- _Required work_
The lines below, from the one holding "ẏ<sup>2</sup> = p<sup>2</sup>(1" through the one holding "Axis 5. Testing spot(s) D", are to be restated word for word, with all images left out.

- _Raw data_
=====

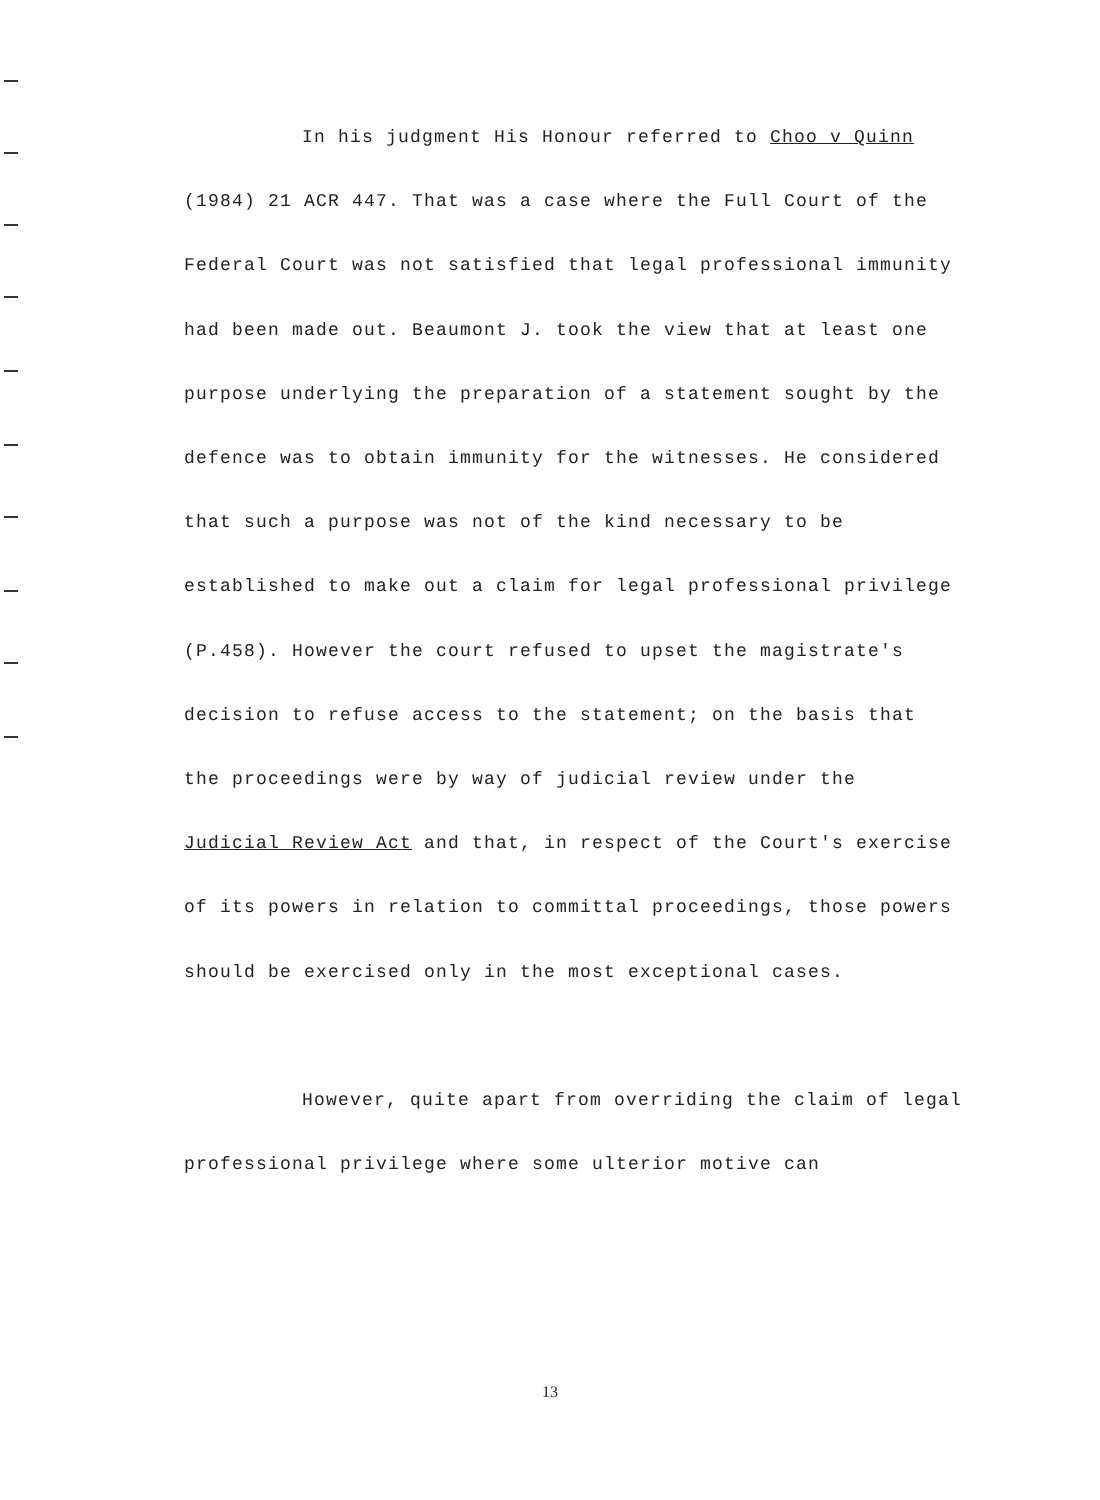In his judgment His Honour referred to Choo v Quinn (1984) 21 ACR 447. That was a case where the Full Court of the Federal Court was not satisfied that legal professional immunity had been made out. Beaumont J. took the view that at least one purpose underlying the preparation of a statement sought by the defence was to obtain immunity for the witnesses. He considered that such a purpose was not of the kind necessary to be established to make out a claim for legal professional privilege (P.458). However the court refused to upset the magistrate's decision to refuse access to the statement; on the basis that the proceedings were by way of judicial review under the Judicial Review Act and that, in respect of the Court's exercise of its powers in relation to committal proceedings, those powers should be exercised only in the most exceptional cases.
However, quite apart from overriding the claim of legal professional privilege where some ulterior motive can
13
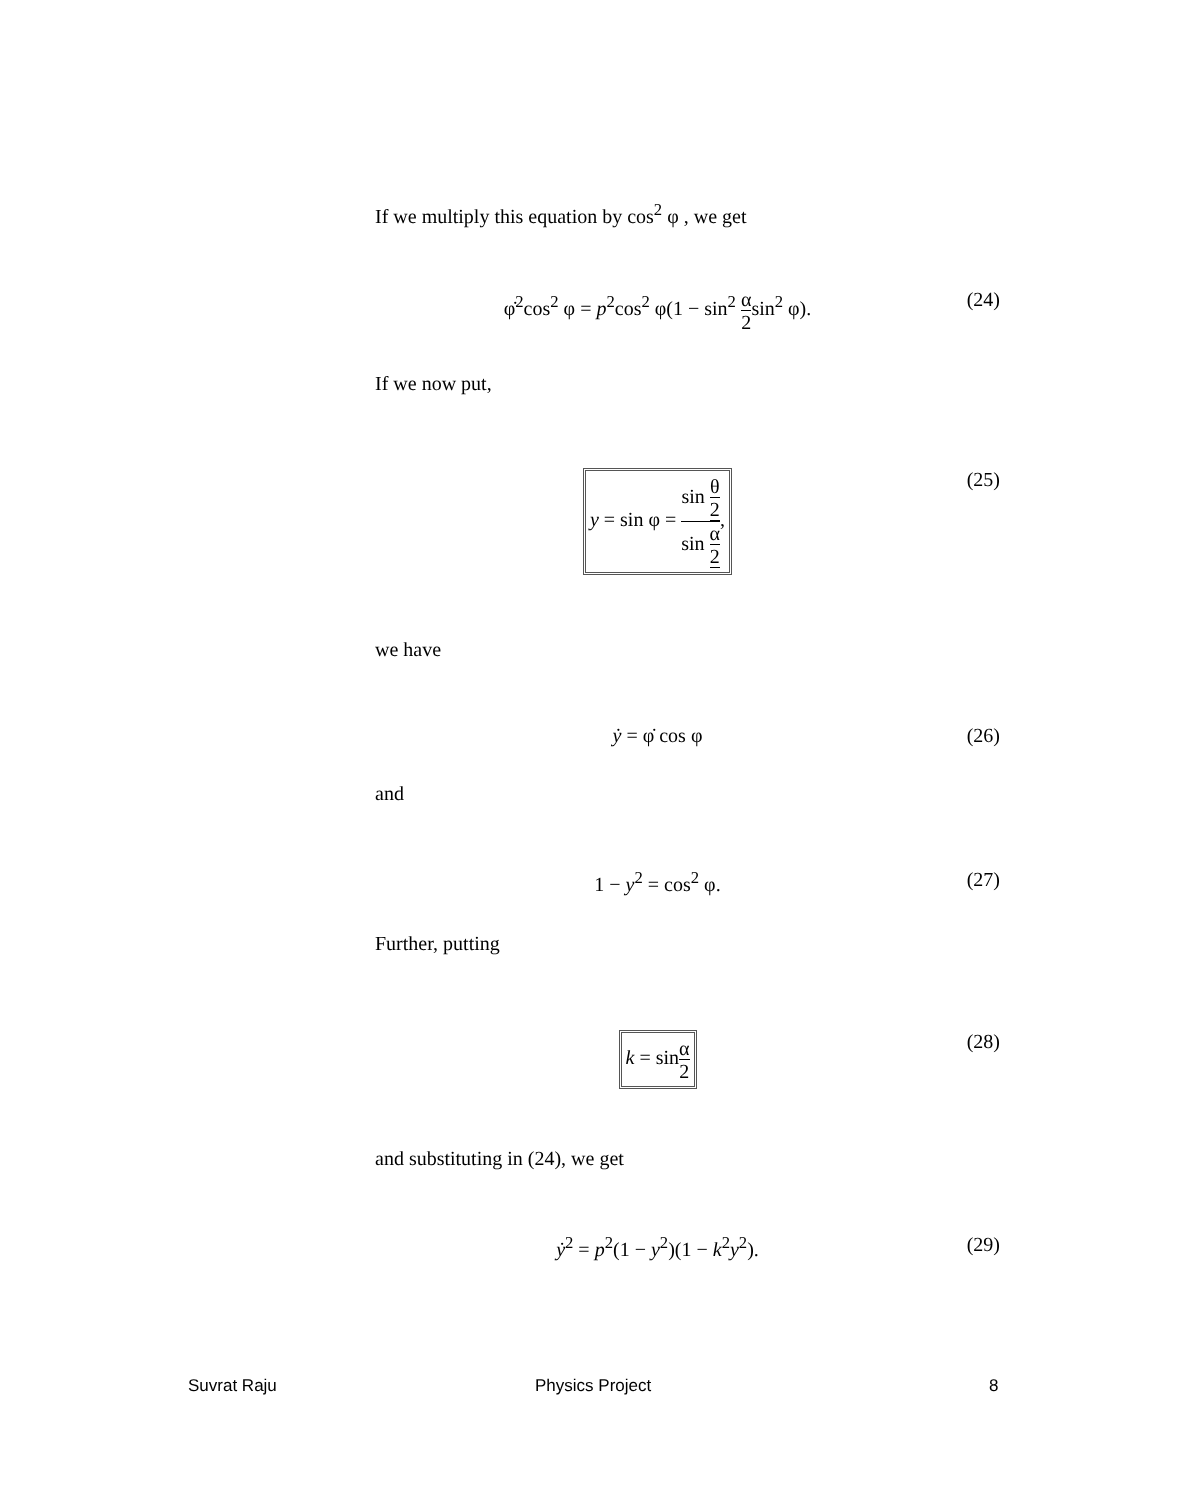If we multiply this equation by cos<sup>2</sup> φ , we get
φ̇<sup>2</sup>cos<sup>2</sup> φ = p<sup>2</sup>cos<sup>2</sup> φ(1 − sin<sup>2</sup> α 2sin<sup>2</sup> φ).
(24)
If we now put,
y = sin φ = sin θ 2 sin α 2,
(25)
we have
ẏ = φ̇ cos φ (26)
and
1 − y<sup>2</sup> = cos<sup>2</sup> φ. (27)
Further, putting
k = sinα 2
(28)
and substituting in (24), we get
ẏ<sup>2</sup> = p<sup>2</sup>(1 − y<sup>2</sup>)(1 − k<sup>2</sup>y<sup>2</sup>). (29)
Suvrat Raju Physics Project 8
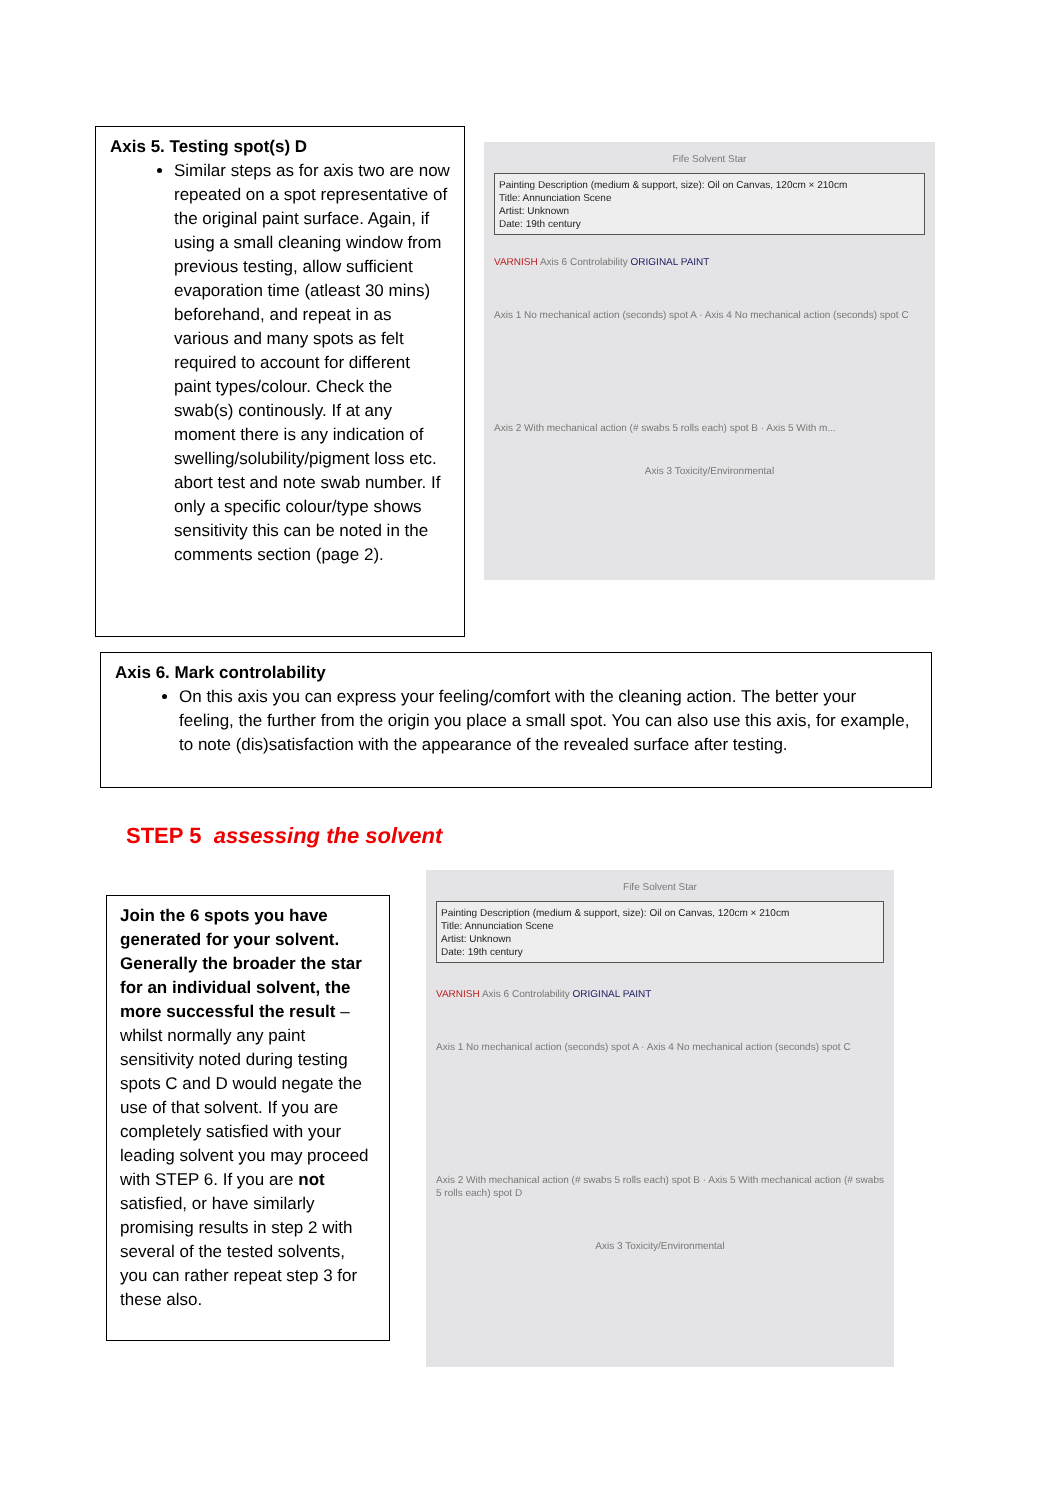Axis 5. Testing spot(s) D
Similar steps as for axis two are now repeated on a spot representative of the original paint surface. Again, if using a small cleaning window from previous testing, allow sufficient evaporation time (atleast 30 mins) beforehand, and repeat in as various and many spots as felt required to account for different paint types/colour. Check the swab(s) continously. If at any moment there is any indication of swelling/solubility/pigment loss etc. abort test and note swab number. If only a specific colour/type shows sensitivity this can be noted in the comments section (page 2).
Fife Solvent Star
Painting Description (medium & support, size): Oil on Canvas, 120cm × 210cm
Title: Annunciation Scene
Artist: Unknown
Date: 19th century
VARNISH Axis 6 Controlability ORIGINAL PAINT
Axis 1 No mechanical action (seconds) spot A · Axis 4 No mechanical action (seconds) spot C
Axis 2 With mechanical action (# swabs 5 rolls each) spot B · Axis 5 With m...
Axis 3 Toxicity/Environmental
Axis 6. Mark controlability
On this axis you can express your feeling/comfort with the cleaning action. The better your feeling, the further from the origin you place a small spot. You can also use this axis, for example, to note (dis)satisfaction with the appearance of the revealed surface after testing.
STEP 5 assessing the solvent
Join the 6 spots you have generated for your solvent. Generally the broader the star for an individual solvent, the more successful the result – whilst normally any paint sensitivity noted during testing spots C and D would negate the use of that solvent. If you are completely satisfied with your leading solvent you may proceed with STEP 6. If you are not satisfied, or have similarly promising results in step 2 with several of the tested solvents, you can rather repeat step 3 for these also.
Fife Solvent Star
Painting Description (medium & support, size): Oil on Canvas, 120cm × 210cm
Title: Annunciation Scene
Artist: Unknown
Date: 19th century
VARNISH Axis 6 Controlability ORIGINAL PAINT
Axis 1 No mechanical action (seconds) spot A · Axis 4 No mechanical action (seconds) spot C
Axis 2 With mechanical action (# swabs 5 rolls each) spot B · Axis 5 With mechanical action (# swabs 5 rolls each) spot D
Axis 3 Toxicity/Environmental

=====

- _Output for this exercise_
ẏ<sup>2</sup> = p<sup>2</sup>(1 − y<sup>2</sup>)(1 − k<sup>2</sup>y<sup>2</sup>). (29)
Suvrat Raju Physics Project 8
Axis 5. Testing spot(s) D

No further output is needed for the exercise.